While Antonson has created a very personal, and what some may consider, arduous work process, she strives to keep her prices reasonable. Her previous couture work was very high-end and she found it depressing that her friends couldn’t access the beautiful designs she was producing. By stepping back, re-assessing and formulizing her work process to an extent, Antonson has found a way to balance the philosophical and fiscal concerns of running a small business while creating a price point that stresses quality over quantity but remains within reach. (On average, prices range from $32-90 depending on style, dye and print treatment.)
To keep State’s prices fairly low, online sales are key. “We can sit around and all pat each other on the back about sustainable design and how great it is,” says Antonson. “But until it’s affordable… until someone like me who doesn’t shop says, ‘I can buy that.’ Because I sell online I can do that; but the minute I started thinking about wholesale, it’s a totally different game and everything shifts and I think it becomes a lot less accessible for a lot of people.”

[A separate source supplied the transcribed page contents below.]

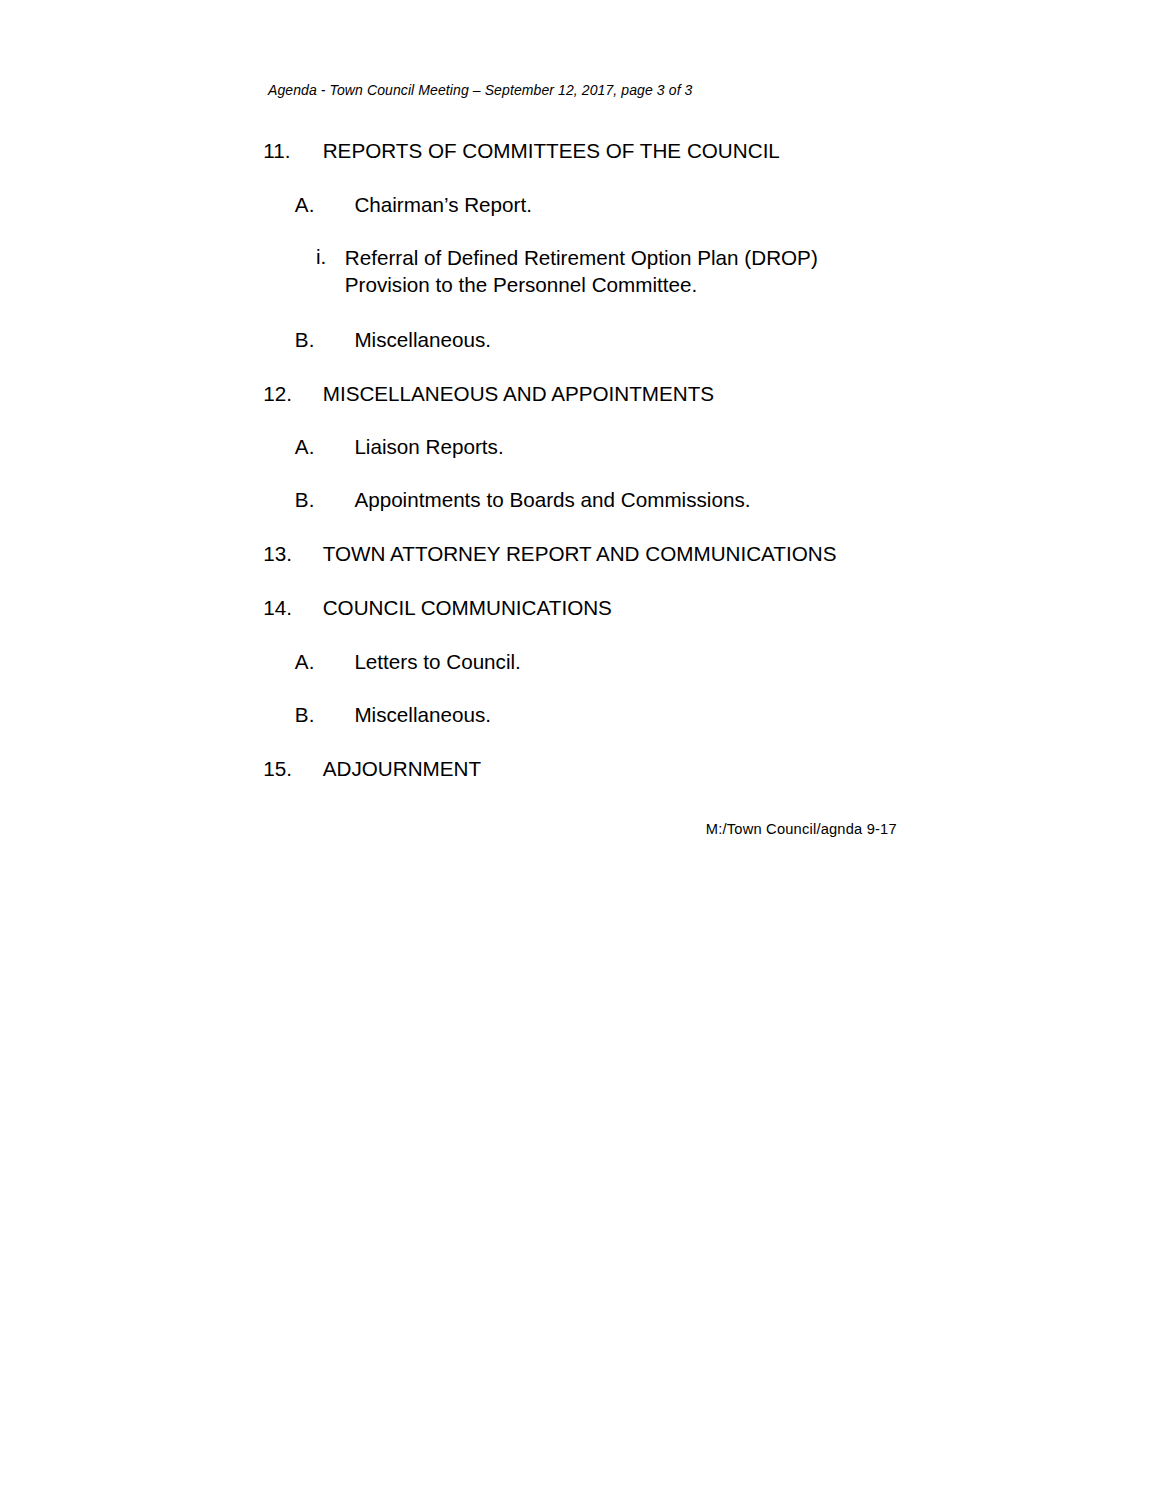Agenda - Town Council Meeting – September 12, 2017, page 3 of 3
11. REPORTS OF COMMITTEES OF THE COUNCIL
A. Chairman’s Report.
i. Referral of Defined Retirement Option Plan (DROP) Provision to the Personnel Committee.
B. Miscellaneous.
12. MISCELLANEOUS AND APPOINTMENTS
A. Liaison Reports.
B. Appointments to Boards and Commissions.
13. TOWN ATTORNEY REPORT AND COMMUNICATIONS
14. COUNCIL COMMUNICATIONS
A. Letters to Council.
B. Miscellaneous.
15. ADJOURNMENT
M:/Town Council/agnda 9-17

While State is currently an online retailer, select items can be found at NuBe Green, an eco-boutique in Seattle, and at select events. Additionally, Antonson is teaming up with 12 other New York-based designers to offer an alternative to the online commerce model. Harking back to the days of dELiA*s, the crew is gearing up to offer a catalog that will feature limited edition items from designers as well as special pop-outs and graphic collector’s items. The secret- only those who receive the catalog will be able to see the online code that will give them access to a webpage where they can then place orders for the items featured in the catalog. Pre-sale orders for the catalog take place in mid-May through State’s online shop and they will miraculously arrive at your doorstep in early June 2013. Be on the lookout!